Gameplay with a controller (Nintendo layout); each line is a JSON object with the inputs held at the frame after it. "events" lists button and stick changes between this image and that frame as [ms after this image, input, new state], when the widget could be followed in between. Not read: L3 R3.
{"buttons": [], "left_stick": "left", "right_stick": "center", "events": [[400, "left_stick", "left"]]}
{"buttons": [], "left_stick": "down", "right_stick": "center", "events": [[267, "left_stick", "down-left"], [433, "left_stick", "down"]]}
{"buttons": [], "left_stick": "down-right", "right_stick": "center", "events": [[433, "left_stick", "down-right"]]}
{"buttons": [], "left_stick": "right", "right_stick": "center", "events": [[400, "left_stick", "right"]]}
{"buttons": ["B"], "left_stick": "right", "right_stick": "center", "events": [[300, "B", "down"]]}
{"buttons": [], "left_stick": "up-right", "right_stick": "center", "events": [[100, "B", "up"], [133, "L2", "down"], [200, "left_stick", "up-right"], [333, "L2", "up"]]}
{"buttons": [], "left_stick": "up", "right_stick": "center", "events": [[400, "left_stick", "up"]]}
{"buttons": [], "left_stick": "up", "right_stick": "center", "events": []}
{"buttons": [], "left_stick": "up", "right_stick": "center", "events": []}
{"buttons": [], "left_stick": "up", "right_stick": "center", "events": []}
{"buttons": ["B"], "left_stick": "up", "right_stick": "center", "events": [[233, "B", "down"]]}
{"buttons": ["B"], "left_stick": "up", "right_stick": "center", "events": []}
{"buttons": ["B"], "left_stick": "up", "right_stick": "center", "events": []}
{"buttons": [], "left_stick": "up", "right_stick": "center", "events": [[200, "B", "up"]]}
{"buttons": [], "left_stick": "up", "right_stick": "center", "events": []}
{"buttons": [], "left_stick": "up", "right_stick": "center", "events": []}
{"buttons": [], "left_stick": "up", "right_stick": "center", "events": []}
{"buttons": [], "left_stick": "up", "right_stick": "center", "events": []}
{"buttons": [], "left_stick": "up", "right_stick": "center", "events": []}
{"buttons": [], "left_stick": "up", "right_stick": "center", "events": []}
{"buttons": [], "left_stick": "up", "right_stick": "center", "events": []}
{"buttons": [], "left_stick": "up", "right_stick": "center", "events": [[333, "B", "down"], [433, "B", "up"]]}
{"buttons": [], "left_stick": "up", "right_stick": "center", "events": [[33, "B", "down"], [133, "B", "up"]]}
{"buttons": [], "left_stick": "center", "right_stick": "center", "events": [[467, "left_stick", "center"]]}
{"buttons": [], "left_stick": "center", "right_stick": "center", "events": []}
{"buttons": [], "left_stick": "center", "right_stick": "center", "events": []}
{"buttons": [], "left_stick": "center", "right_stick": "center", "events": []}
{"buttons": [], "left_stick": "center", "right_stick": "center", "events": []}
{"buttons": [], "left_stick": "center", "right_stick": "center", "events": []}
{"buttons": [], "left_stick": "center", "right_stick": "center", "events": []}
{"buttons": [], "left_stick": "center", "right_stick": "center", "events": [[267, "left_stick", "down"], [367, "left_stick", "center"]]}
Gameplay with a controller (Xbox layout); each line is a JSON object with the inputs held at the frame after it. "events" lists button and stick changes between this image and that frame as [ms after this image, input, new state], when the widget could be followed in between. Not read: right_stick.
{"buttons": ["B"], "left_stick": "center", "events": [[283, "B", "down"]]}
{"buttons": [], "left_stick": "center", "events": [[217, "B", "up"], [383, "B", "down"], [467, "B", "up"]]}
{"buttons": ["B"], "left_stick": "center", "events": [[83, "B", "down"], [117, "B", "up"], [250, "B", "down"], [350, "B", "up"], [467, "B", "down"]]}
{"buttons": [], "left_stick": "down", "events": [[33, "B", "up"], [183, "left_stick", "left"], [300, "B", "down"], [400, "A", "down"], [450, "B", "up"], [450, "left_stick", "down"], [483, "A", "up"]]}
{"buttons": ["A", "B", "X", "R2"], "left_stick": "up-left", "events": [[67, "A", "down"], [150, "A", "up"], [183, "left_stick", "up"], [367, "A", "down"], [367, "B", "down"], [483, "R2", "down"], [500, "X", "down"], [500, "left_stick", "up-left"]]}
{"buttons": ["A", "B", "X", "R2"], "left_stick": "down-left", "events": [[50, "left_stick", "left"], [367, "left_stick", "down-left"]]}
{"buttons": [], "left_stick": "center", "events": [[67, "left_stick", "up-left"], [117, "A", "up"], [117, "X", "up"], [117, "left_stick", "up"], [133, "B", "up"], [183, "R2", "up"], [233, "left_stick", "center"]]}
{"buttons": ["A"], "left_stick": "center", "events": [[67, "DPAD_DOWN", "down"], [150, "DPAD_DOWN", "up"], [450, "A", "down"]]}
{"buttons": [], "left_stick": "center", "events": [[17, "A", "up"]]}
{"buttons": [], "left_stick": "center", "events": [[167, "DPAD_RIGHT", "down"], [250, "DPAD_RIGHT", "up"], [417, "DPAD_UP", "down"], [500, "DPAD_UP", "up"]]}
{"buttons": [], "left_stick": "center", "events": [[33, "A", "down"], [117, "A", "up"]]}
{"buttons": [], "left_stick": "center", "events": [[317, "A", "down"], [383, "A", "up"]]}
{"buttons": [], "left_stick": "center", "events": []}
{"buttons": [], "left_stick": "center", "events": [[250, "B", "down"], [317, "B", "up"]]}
****************
## Exercise requirements
Could you write out every entry above exactly as it appears?

## Exercise response
Gameplay with a controller (Nintendo layout); each line is a JSON object with the inputs held at the frame after it. "events" lists button and stick changes between this image and that frame as [ms after this image, input, new state], when the widget could be followed in between. Not read: L3 R3.
{"buttons": [], "left_stick": "left", "right_stick": "center", "events": [[400, "left_stick", "left"]]}
{"buttons": [], "left_stick": "down", "right_stick": "center", "events": [[267, "left_stick", "down-left"], [433, "left_stick", "down"]]}
{"buttons": [], "left_stick": "down-right", "right_stick": "center", "events": [[433, "left_stick", "down-right"]]}
{"buttons": [], "left_stick": "right", "right_stick": "center", "events": [[400, "left_stick", "right"]]}
{"buttons": ["B"], "left_stick": "right", "right_stick": "center", "events": [[300, "B", "down"]]}
{"buttons": [], "left_stick": "up-right", "right_stick": "center", "events": [[100, "B", "up"], [133, "L2", "down"], [200, "left_stick", "up-right"], [333, "L2", "up"]]}
{"buttons": [], "left_stick": "up", "right_stick": "center", "events": [[400, "left_stick", "up"]]}
{"buttons": [], "left_stick": "up", "right_stick": "center", "events": []}
{"buttons": [], "left_stick": "up", "right_stick": "center", "events": []}
{"buttons": [], "left_stick": "up", "right_stick": "center", "events": []}
{"buttons": ["B"], "left_stick": "up", "right_stick": "center", "events": [[233, "B", "down"]]}
{"buttons": ["B"], "left_stick": "up", "right_stick": "center", "events": []}
{"buttons": ["B"], "left_stick": "up", "right_stick": "center", "events": []}
{"buttons": [], "left_stick": "up", "right_stick": "center", "events": [[200, "B", "up"]]}
{"buttons": [], "left_stick": "up", "right_stick": "center", "events": []}
{"buttons": [], "left_stick": "up", "right_stick": "center", "events": []}
{"buttons": [], "left_stick": "up", "right_stick": "center", "events": []}
{"buttons": [], "left_stick": "up", "right_stick": "center", "events": []}
{"buttons": [], "left_stick": "up", "right_stick": "center", "events": []}
{"buttons": [], "left_stick": "up", "right_stick": "center", "events": []}
{"buttons": [], "left_stick": "up", "right_stick": "center", "events": []}
{"buttons": [], "left_stick": "up", "right_stick": "center", "events": [[333, "B", "down"], [433, "B", "up"]]}
{"buttons": [], "left_stick": "up", "right_stick": "center", "events": [[33, "B", "down"], [133, "B", "up"]]}
{"buttons": [], "left_stick": "center", "right_stick": "center", "events": [[467, "left_stick", "center"]]}
{"buttons": [], "left_stick": "center", "right_stick": "center", "events": []}
{"buttons": [], "left_stick": "center", "right_stick": "center", "events": []}
{"buttons": [], "left_stick": "center", "right_stick": "center", "events": []}
{"buttons": [], "left_stick": "center", "right_stick": "center", "events": []}
{"buttons": [], "left_stick": "center", "right_stick": "center", "events": []}
{"buttons": [], "left_stick": "center", "right_stick": "center", "events": []}
{"buttons": [], "left_stick": "center", "right_stick": "center", "events": [[267, "left_stick", "down"], [367, "left_stick", "center"]]}
Gameplay with a controller (Xbox layout); each line is a JSON object with the inputs held at the frame after it. "events" lists button and stick changes between this image and that frame as [ms after this image, input, new state], when the widget could be followed in between. Not read: right_stick.
{"buttons": ["B"], "left_stick": "center", "events": [[283, "B", "down"]]}
{"buttons": [], "left_stick": "center", "events": [[217, "B", "up"], [383, "B", "down"], [467, "B", "up"]]}
{"buttons": ["B"], "left_stick": "center", "events": [[83, "B", "down"], [117, "B", "up"], [250, "B", "down"], [350, "B", "up"], [467, "B", "down"]]}
{"buttons": [], "left_stick": "down", "events": [[33, "B", "up"], [183, "left_stick", "left"], [300, "B", "down"], [400, "A", "down"], [450, "B", "up"], [450, "left_stick", "down"], [483, "A", "up"]]}
{"buttons": ["A", "B", "X", "R2"], "left_stick": "up-left", "events": [[67, "A", "down"], [150, "A", "up"], [183, "left_stick", "up"], [367, "A", "down"], [367, "B", "down"], [483, "R2", "down"], [500, "X", "down"], [500, "left_stick", "up-left"]]}
{"buttons": ["A", "B", "X", "R2"], "left_stick": "down-left", "events": [[50, "left_stick", "left"], [367, "left_stick", "down-left"]]}
{"buttons": [], "left_stick": "center", "events": [[67, "left_stick", "up-left"], [117, "A", "up"], [117, "X", "up"], [117, "left_stick", "up"], [133, "B", "up"], [183, "R2", "up"], [233, "left_stick", "center"]]}
{"buttons": ["A"], "left_stick": "center", "events": [[67, "DPAD_DOWN", "down"], [150, "DPAD_DOWN", "up"], [450, "A", "down"]]}
{"buttons": [], "left_stick": "center", "events": [[17, "A", "up"]]}
{"buttons": [], "left_stick": "center", "events": [[167, "DPAD_RIGHT", "down"], [250, "DPAD_RIGHT", "up"], [417, "DPAD_UP", "down"], [500, "DPAD_UP", "up"]]}
{"buttons": [], "left_stick": "center", "events": [[33, "A", "down"], [117, "A", "up"]]}
{"buttons": [], "left_stick": "center", "events": [[317, "A", "down"], [383, "A", "up"]]}
{"buttons": [], "left_stick": "center", "events": []}
{"buttons": [], "left_stick": "center", "events": [[250, "B", "down"], [317, "B", "up"]]}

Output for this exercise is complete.